Hell, you can buy your wife while in Russia. I would expect to be able to buy just the info on other people's wifes.

(-1, Troll)

[orasio]

GNU is not about information, it's about code, it's the Free _Software_ Foundation that's behind it, not the Free _Info_ foundation or whatever.

Free Software is not about all kinds of freedom. It's just about software. It's like that, because in the context of software, freedom is much more obviously necessary than in other contexts, where its benefits can be more subtle.

What you are talking about is those guys that say the "information wants to be free" stuff. I like that, but GNU/FSF has nothing to do with them.

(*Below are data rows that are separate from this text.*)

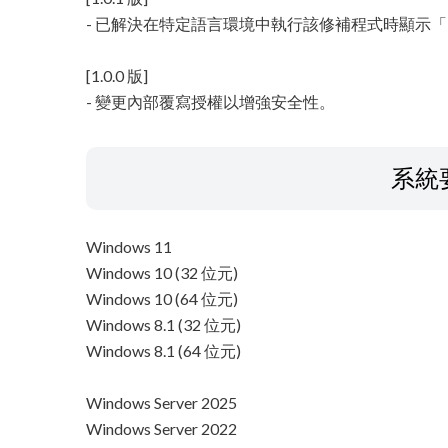
- 已解決在特定語言環境中執行該修補程式時顯示「Fa
[1.0.0 版]
- 變更內部覆寫授權以增強安全性。
系統
Windows 11
Windows 10 (32 位元)
Windows 10 (64 位元)
Windows 8.1 (32 位元)
Windows 8.1 (64 位元)
Windows Server 2025
Windows Server 2022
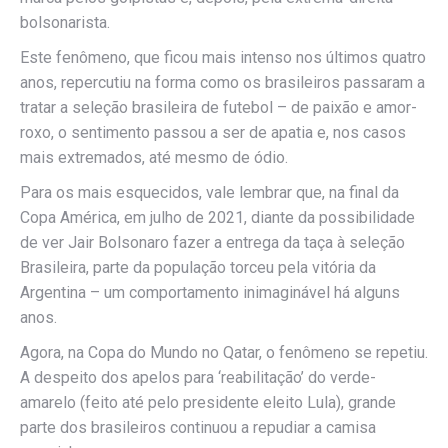
bolsonarista.
Este fenômeno, que ficou mais intenso nos últimos quatro
anos, repercutiu na forma como os brasileiros passaram a
tratar a seleção brasileira de futebol – de paixão e amor-
roxo, o sentimento passou a ser de apatia e, nos casos
mais extremados, até mesmo de ódio.
Para os mais esquecidos, vale lembrar que, na final da
Copa América, em julho de 2021, diante da possibilidade
de ver Jair Bolsonaro fazer a entrega da taça à seleção
Brasileira, parte da população torceu pela vitória da
Argentina – um comportamento inimaginável há alguns
anos.
Agora, na Copa do Mundo no Qatar, o fenômeno se repetiu.
A despeito dos apelos para ‘reabilitação’ do verde-
amarelo (feito até pelo presidente eleito Lula), grande
parte dos brasileiros continuou a repudiar a camisa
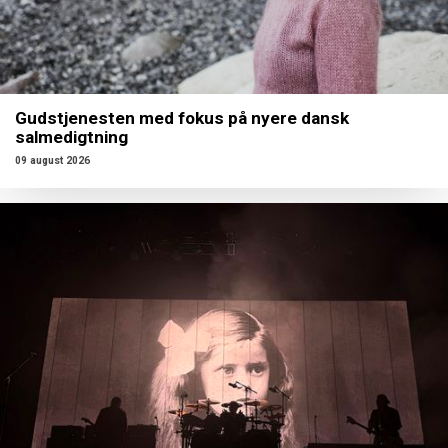
Gudstjenesten med fokus på nyere dansk
salmedigtning
09 august 2026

Yea, but the implications are still frightning

[XSforMe]

Not long ago here in Mexico, a punk servicing a PC in the Federal Electoral Institute downloaded and sold the ENTIRE National Voter Registry to a two bit data aggregator, which in turn sold the database to Choicepoint in the U.S.

Now the National Voter Registry contains the name, address, telephone and date of birth of all the people over 18 in the entire country. It is the basis for the most trusted identification used over the country and of our voting system.

The costs of managing and updating the registry is just a bit over a thousand million dollars per year. The punk sold the database for measly 2000 dollars.

After the excrement hited the cooling device, there was a big showdown between the aggregator, Choicepoint and the local authorities. The punk got busted and the buyers claim they destroyed the databases (yea, like hell they did).

I for one am not ever updating my entry in the Registry.